Part 3: The Solution
Solution #1 is to simplify your slides by creating a presentation deck rather than a leave-behind deck. A leave-behind deck has a ton of slides, while a presentation deck is made up of larger font and limited information on the slides. If you are looking for clear direction on what a presentation deck should look like, then google Guy Kawasaki's 10/20/30 rules for presenting. Guy's rules provide a great guidelines for what a presentation deck should look like. Unfortunately, many executives' hands are tied, and they are required to use a detailed leave-behind deck instead of a presentation deck. If your hands are tied, then use solution #2 below.
Solution #2 is to be a director. Act like the director Stephen Spielberg when presenting. What do directors do? They tell actors what to do. If you are presenting, then tell your audience what to do. Here are three examples of how to be a director when presenting.

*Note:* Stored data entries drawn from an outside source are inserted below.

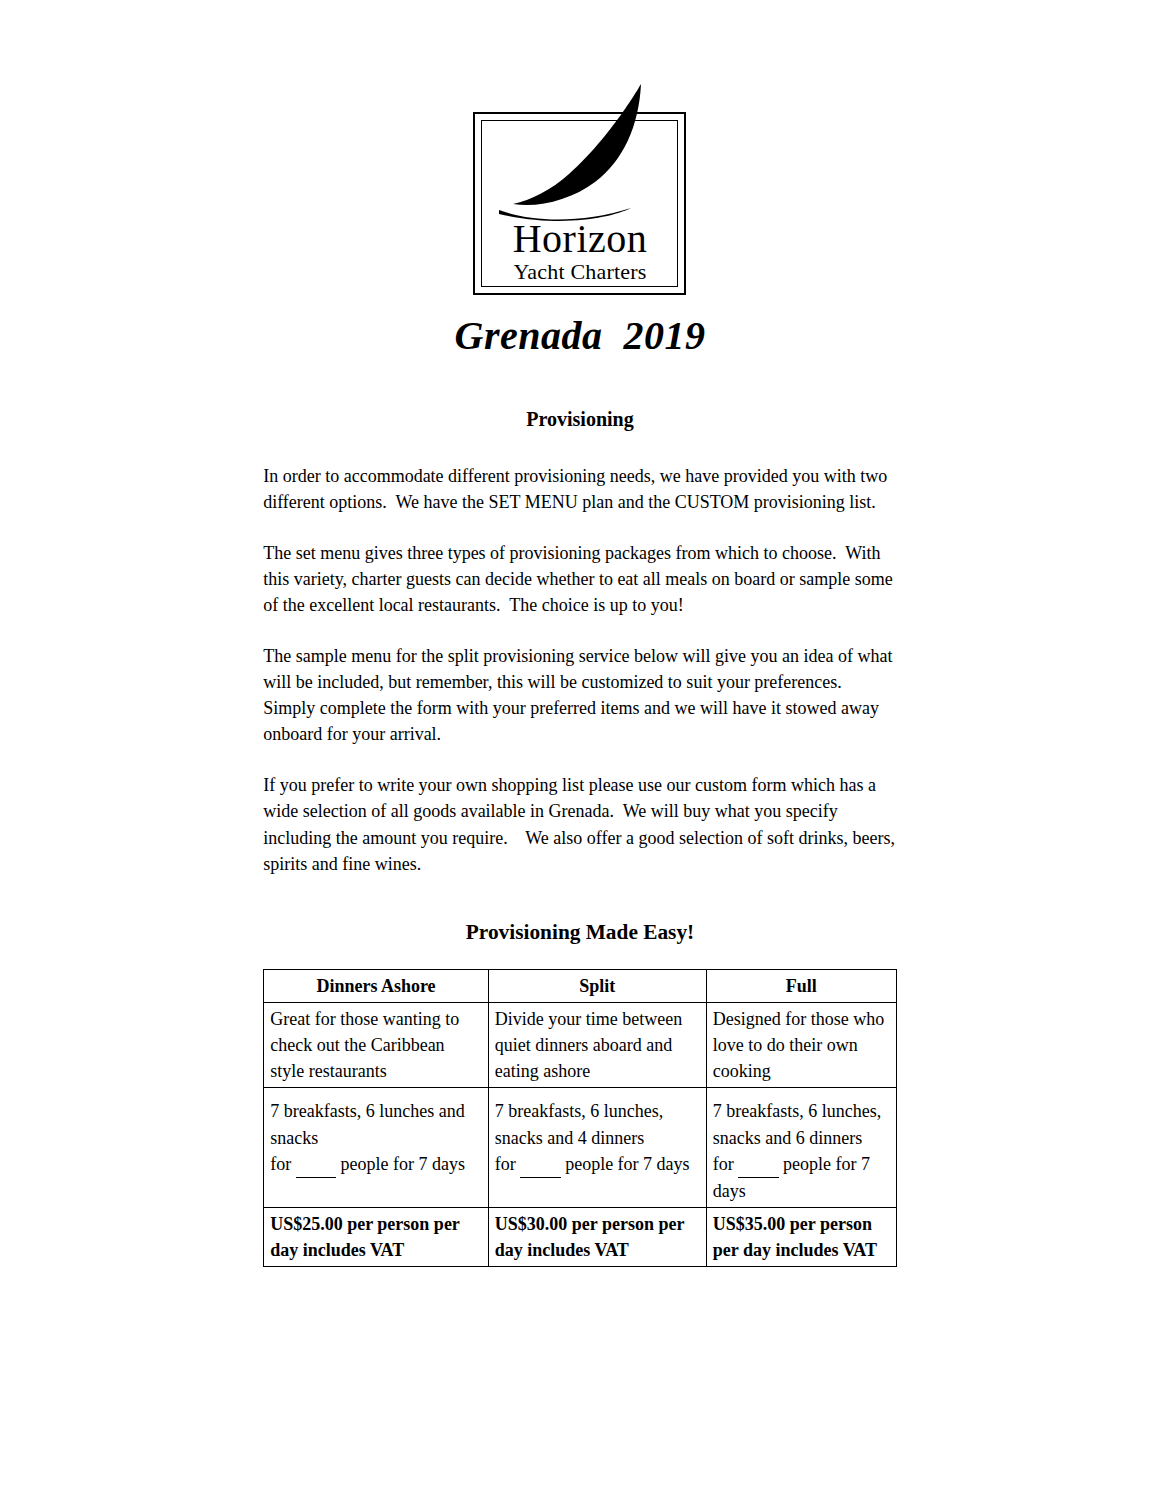Horizon
Yacht Charters
Grenada 2019
Provisioning
In order to accommodate different provisioning needs, we have provided you with two different options. We have the SET MENU plan and the CUSTOM provisioning list.
The set menu gives three types of provisioning packages from which to choose. With this variety, charter guests can decide whether to eat all meals on board or sample some of the excellent local restaurants. The choice is up to you!
The sample menu for the split provisioning service below will give you an idea of what will be included, but remember, this will be customized to suit your preferences. Simply complete the form with your preferred items and we will have it stowed away onboard for your arrival.
If you prefer to write your own shopping list please use our custom form which has a wide selection of all goods available in Grenada. We will buy what you specify including the amount you require. We also offer a good selection of soft drinks, beers, spirits and fine wines.
Provisioning Made Easy!
| Dinners Ashore | Split | Full |
| --- | --- | --- |
| Great for those wanting to check out the Caribbean style restaurants | Divide your time between quiet dinners aboard and eating ashore | Designed for those who love to do their own cooking |
| 7 breakfasts, 6 lunches and snacks for people for 7 days | 7 breakfasts, 6 lunches, snacks and 4 dinners for people for 7 days | 7 breakfasts, 6 lunches, snacks and 6 dinners for people for 7 days |
| US$25.00 per person per day includes VAT | US$30.00 per person per day includes VAT | US$35.00 per person per day includes VAT |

Example 1: Before you pass out slide decks, direct your audience what to do. State "Please keep the presentation deck closed until I ask you to open them." If you don't provide this direction, then everyone will start opening the deck.
Example 2: For slides with lots of data. Use the RFG framework Where / What / Why.
The order is critical. First, tell the audience where to look. Second, describe what they are looking at. Third, share why they are looking at this information.
If I were presenting the slide below, here is what I would say.
Tell your audience, "(Where to look) Focus your eyes on the bottom left chart. (Describe what they are looking at) The x-axis is time, and the y-axis is yield to worst. What you are looking at is yield to worst for the last 25 years. Focus your eyes on the rate today of 7.3%. (Finish with the why) The reason why this rate is important is because we are currently at historical lows which means the fed's interventions are working."
Instead, most presenters jump to the why, leaving their audience a few steps behind. If you use the RFG where/what/why framework then you and your audience will be on the same page.
Example 3: If there is a lot of text on the slide, tell the audience what to do. If I were presenting the slide below, here is what I would say.
Tell your audience, "Don't worry about reading all the contents on this slide. Let me summarize the main takeaway for you, and you can read the rest in your free time." This statement gives your audience the ability to relax and focus on what you are saying. A concise directive statement makes a massive difference.
Remember, act like Stephen Spielberg and direct people when you are presenting slides. As a speaker, you will come across more prepared and in control. People appreciate the direction. Practice using the RFG where/what/why framework as well as the other tips provided during your next presentation. These strategies will ensure you and your audience are on the same page. Go practice!!!